ITEM PENDENTE —
Por favor, reproduza todas as linhas dos registros sem alterar nada.

■ ■ ■ ■ ■

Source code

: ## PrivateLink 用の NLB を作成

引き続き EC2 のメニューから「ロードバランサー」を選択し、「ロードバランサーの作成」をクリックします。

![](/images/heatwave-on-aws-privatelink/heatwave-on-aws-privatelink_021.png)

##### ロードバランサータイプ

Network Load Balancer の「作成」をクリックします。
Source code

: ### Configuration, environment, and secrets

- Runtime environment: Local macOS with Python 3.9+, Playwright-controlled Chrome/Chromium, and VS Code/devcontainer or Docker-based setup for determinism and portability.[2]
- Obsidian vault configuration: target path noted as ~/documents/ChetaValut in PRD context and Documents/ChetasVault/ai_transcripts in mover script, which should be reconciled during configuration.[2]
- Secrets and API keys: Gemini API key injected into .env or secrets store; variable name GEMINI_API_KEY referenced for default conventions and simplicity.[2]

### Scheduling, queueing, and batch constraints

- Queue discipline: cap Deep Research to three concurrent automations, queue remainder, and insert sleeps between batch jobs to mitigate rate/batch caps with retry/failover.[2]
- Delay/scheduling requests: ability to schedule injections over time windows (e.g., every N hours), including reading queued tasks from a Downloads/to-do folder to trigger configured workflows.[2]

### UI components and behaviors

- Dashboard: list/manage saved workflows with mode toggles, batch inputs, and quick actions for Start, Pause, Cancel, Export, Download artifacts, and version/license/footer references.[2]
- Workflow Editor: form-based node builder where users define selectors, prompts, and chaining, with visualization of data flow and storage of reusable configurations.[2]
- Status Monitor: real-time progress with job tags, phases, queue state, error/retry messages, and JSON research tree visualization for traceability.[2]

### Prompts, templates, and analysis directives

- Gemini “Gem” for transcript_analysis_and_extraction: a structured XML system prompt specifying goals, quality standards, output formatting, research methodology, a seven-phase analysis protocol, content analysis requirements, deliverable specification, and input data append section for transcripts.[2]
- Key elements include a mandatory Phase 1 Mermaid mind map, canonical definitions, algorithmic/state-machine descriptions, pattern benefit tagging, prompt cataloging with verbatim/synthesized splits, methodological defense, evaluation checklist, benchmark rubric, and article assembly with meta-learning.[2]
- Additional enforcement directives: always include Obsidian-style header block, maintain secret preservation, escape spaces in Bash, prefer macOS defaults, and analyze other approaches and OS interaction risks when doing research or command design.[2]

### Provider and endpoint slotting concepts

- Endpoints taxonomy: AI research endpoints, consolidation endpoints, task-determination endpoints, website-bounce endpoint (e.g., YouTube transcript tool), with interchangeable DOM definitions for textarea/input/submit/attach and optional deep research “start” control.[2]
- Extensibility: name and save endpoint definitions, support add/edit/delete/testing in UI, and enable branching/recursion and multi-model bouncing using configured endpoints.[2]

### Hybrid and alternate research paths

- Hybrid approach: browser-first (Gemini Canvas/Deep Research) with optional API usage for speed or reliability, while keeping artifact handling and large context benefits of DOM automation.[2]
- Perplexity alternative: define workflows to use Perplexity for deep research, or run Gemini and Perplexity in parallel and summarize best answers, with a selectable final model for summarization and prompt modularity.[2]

■ ■ ■ ■ ■

RESPOSTA —
Source code

: ## PrivateLink 用の NLB を作成

引き続き EC2 のメニューから「ロードバランサー」を選択し、「ロードバランサーの作成」をクリックします。

![](/images/heatwave-on-aws-privatelink/heatwave-on-aws-privatelink_021.png)

##### ロードバランサータイプ

Network Load Balancer の「作成」をクリックします。
Source code

: ### Configuration, environment, and secrets

- Runtime environment: Local macOS with Python 3.9+, Playwright-controlled Chrome/Chromium, and VS Code/devcontainer or Docker-based setup for determinism and portability.[2]
- Obsidian vault configuration: target path noted as ~/documents/ChetaValut in PRD context and Documents/ChetasVault/ai_transcripts in mover script, which should be reconciled during configuration.[2]
- Secrets and API keys: Gemini API key injected into .env or secrets store; variable name GEMINI_API_KEY referenced for default conventions and simplicity.[2]

### Scheduling, queueing, and batch constraints

- Queue discipline: cap Deep Research to three concurrent automations, queue remainder, and insert sleeps between batch jobs to mitigate rate/batch caps with retry/failover.[2]
- Delay/scheduling requests: ability to schedule injections over time windows (e.g., every N hours), including reading queued tasks from a Downloads/to-do folder to trigger configured workflows.[2]

### UI components and behaviors

- Dashboard: list/manage saved workflows with mode toggles, batch inputs, and quick actions for Start, Pause, Cancel, Export, Download artifacts, and version/license/footer references.[2]
- Workflow Editor: form-based node builder where users define selectors, prompts, and chaining, with visualization of data flow and storage of reusable configurations.[2]
- Status Monitor: real-time progress with job tags, phases, queue state, error/retry messages, and JSON research tree visualization for traceability.[2]

### Prompts, templates, and analysis directives

- Gemini “Gem” for transcript_analysis_and_extraction: a structured XML system prompt specifying goals, quality standards, output formatting, research methodology, a seven-phase analysis protocol, content analysis requirements, deliverable specification, and input data append section for transcripts.[2]
- Key elements include a mandatory Phase 1 Mermaid mind map, canonical definitions, algorithmic/state-machine descriptions, pattern benefit tagging, prompt cataloging with verbatim/synthesized splits, methodological defense, evaluation checklist, benchmark rubric, and article assembly with meta-learning.[2]
- Additional enforcement directives: always include Obsidian-style header block, maintain secret preservation, escape spaces in Bash, prefer macOS defaults, and analyze other approaches and OS interaction risks when doing research or command design.[2]

### Provider and endpoint slotting concepts

- Endpoints taxonomy: AI research endpoints, consolidation endpoints, task-determination endpoints, website-bounce endpoint (e.g., YouTube transcript tool), with interchangeable DOM definitions for textarea/input/submit/attach and optional deep research “start” control.[2]
- Extensibility: name and save endpoint definitions, support add/edit/delete/testing in UI, and enable branching/recursion and multi-model bouncing using configured endpoints.[2]

### Hybrid and alternate research paths

- Hybrid approach: browser-first (Gemini Canvas/Deep Research) with optional API usage for speed or reliability, while keeping artifact handling and large context benefits of DOM automation.[2]
- Perplexity alternative: define workflows to use Perplexity for deep research, or run Gemini and Perplexity in parallel and summarize best answers, with a selectable final model for summarization and prompt modularity.[2]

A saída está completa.